'Go back to watching the caravan,' he said. 'That didn't teach me anything, either.'

The boy went back to contemplating the silence of the desert, and the sand raised by the animals. 'Everyone has his or her own way of learning things,' he said to himself. 'His way isn't the same as mine, nor mine as his. But we're both in search of our destinies, and I respect him for that.'

*

The caravan began to travel day and night. The hooded Bedouins reappeared more and more frequently, and the camel driver—who had become a good friend of the boy's—explained that the war between the tribes had already begun. The caravan would be very lucky to reach the oasis.

The animals were exhausted, and the men talked among themselves less and less. The silence was the worst aspect of the night, when the mere groan of a camel—which before had been nothing but the groan of a camel— now frightened everyone, because it might signal a raid.

The camel driver, though, seemed not to be very concerned with the threat of war.

'I'm alive,' he said to the boy, as they ate a bunch of dates one night, with no fires and no moon. 'When I'm eating, that's all I think about. If I'm on the march, I just concentrate on marching. If I have to fight, it will be just as good a day to die as any other.

'Because I don't live in either my past or my future. I'm interested only in the present. If you can concentrate always on the present, you'll be a happy man. You'll see that there is life in the desert, that there are stars in the heavens, and that tribesmen fight because they are part of the human race. Life will be a party for you, a grand festival, because life is the moment we're living right now.'

Two nights later, as he was getting ready to bed down, the boy looked for the star they followed every night. He thought that the horizon was a bit lower than it had been, because he seemed to see stars on the desert itself.

'It's the oasis,' said the camel driver.

'Well, why don't we go there right now?' the boy asked.

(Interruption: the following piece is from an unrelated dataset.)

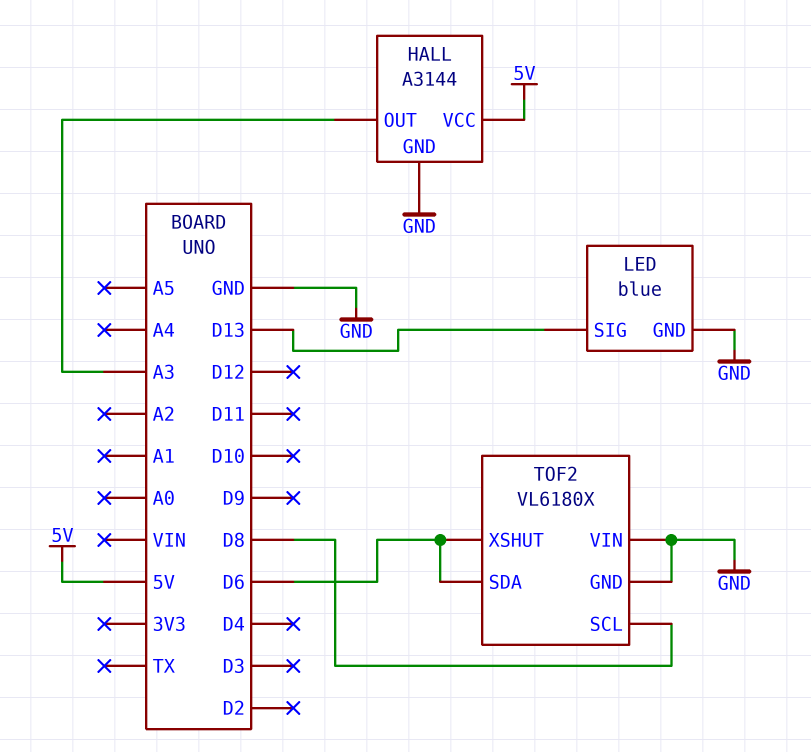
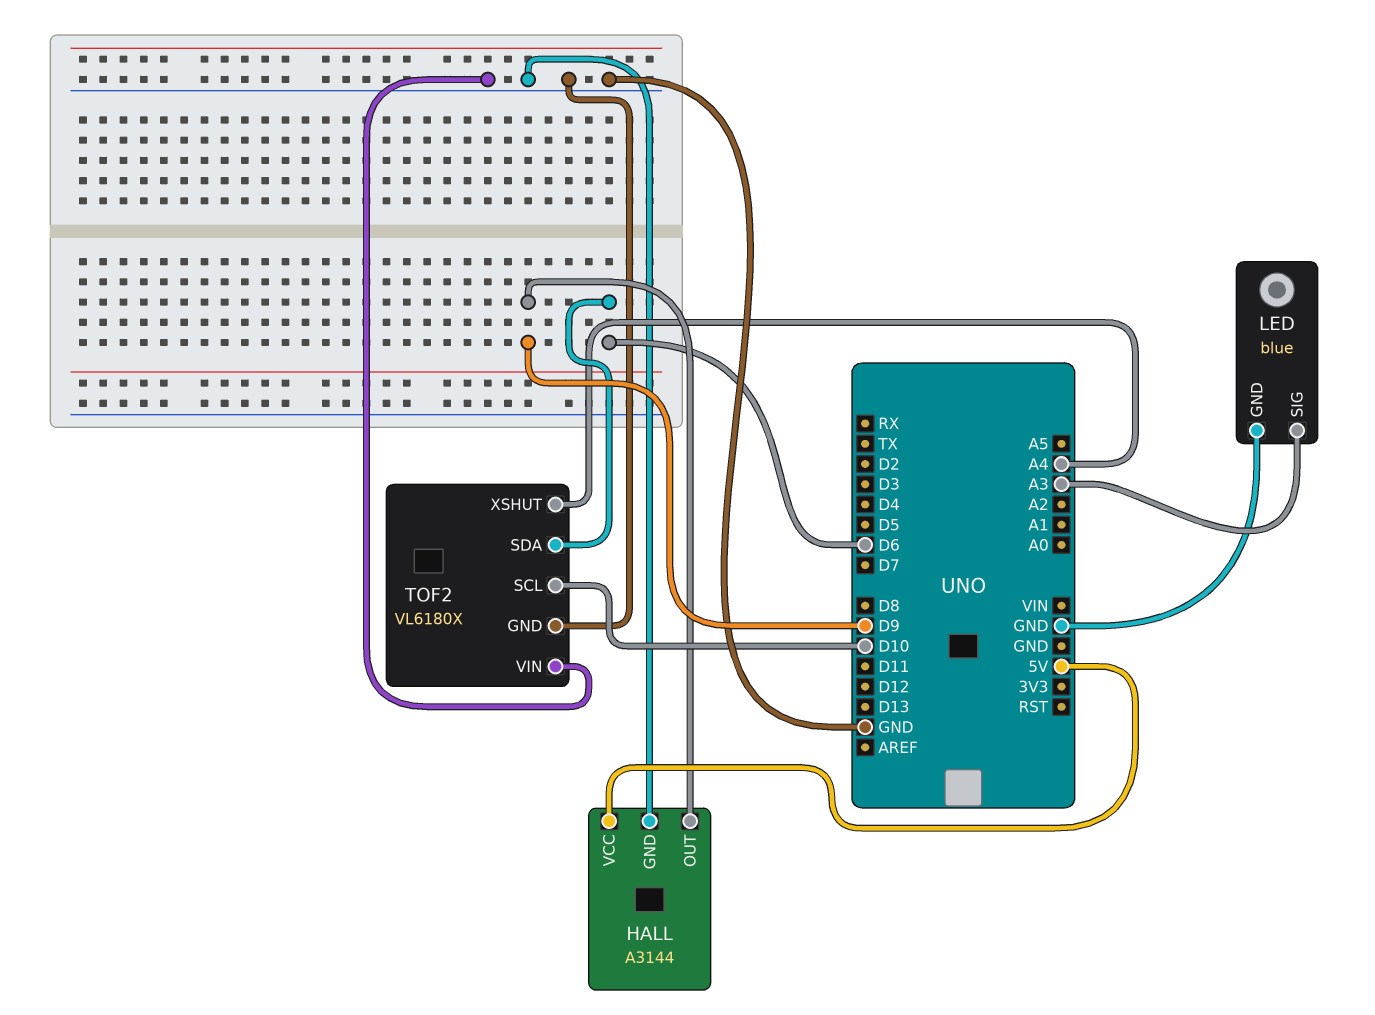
HALL pin OUT: A3 -> D9
LED pin SIG: D13 -> A3
TOF2 pin SCL: D8 -> D10
TOF2 pin XSHUT: D6 -> A4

'Because we have to sleep.'

*

The boy awoke as the sun rose. There, in front of him, where the small stars had been the night before, was an endless row of date palms, stretching across the entire desert.

'We've done it!' said the Englishman, who had also awakened early.

But the boy was quiet. He was at home with the silence of the desert, and he was content just to look at the trees. He still had a long way to go to reach the pyramids, and someday this morning would just be a memory. But this was the present moment—the party the camel driver had mentioned—and he wanted to live it as he did the lessons of his past and his dreams of the future. Although the vision of the date palms would someday be just a memory, right now it signified shade, water, and a refuge from the war. Yesterday, the camel's groan signaled danger, and now a row of date palms could herald a miracle.

The world speaks many languages, the boy thought.

*

The times rush past, and so do the caravans, thought the alchemist, as he watched the hundreds of people and animals arriving at the oasis. People were shouting at the new arrivals, dust obscured the desert sun, and the children of the oasis were bursting with excitement at the arrival of the strangers. The alchemist saw the tribal chiefs greet the leader of the caravan, and converse with him at length.

But none of that mattered to the alchemist. He had already seen many people come and go, and the desert remained as it was. He had seen kings and beggars walking the desert sands. The dunes were changed constantly by the wind, yet these were the same sands he had known since he was a child. He always enjoyed seeing the happiness that the travelers experienced when, after weeks of yellow sand and blue sky, they first saw the green of the date palms. Maybe God created the desert so that man could appreciate the date trees, he thought.

He decided to concentrate on more practical matters. He knew that in the caravan there was a man to whom he was to teach some of his secrets. The omens had told him so. He didn't know the man yet, but his practiced eye would recognize him when he appeared. He hoped that it would be someone as capable as his previous apprentice.

I don't know why these things have to be transmitted by word of mouth, he thought. It wasn't exactly that they were secrets; God revealed his secrets easily to all his creatures.

He had only one explanation for this fact: things have to be transmitted this way because they were made up from the pure life, and this kind of life cannot be captured in pictures or words.

Because people become fascinated with pictures and words, and wind up forgetting the Language of the World.

*

The boy couldn't believe what he was seeing: the oasis, rather than being just a well surrounded by a few palm trees—as he had seen once in a geography book—was much larger than many towns back in Spain. There were three hundred wells, fifty thousand date trees, and innumerable colored tents spread among them.

'It looks like The Thousand and One Nights,' said the Englishman, impatient to meet with the alchemist.

They were surrounded by children, curious to look at the animals and people that were arriving. The men of the oasis wanted to know if they had seen any fighting, and the women competed with one another for access to the cloth and precious stones brought by the merchants. The silence of the desert was a distant dream; the travelers in the caravan were talking incessantly, laughing and shouting, as if they had emerged from the spiritual world and found themselves once again in the world of people. They were relieved and happy.

They had been taking careful precautions in the desert, but the camel driver explained to the boy that oases were always considered to be neutral territories, because the majority of the inhabitants were women and children. There were oases throughout the desert, but the tribesmen fought in the desert, leaving the oases as places of refuge.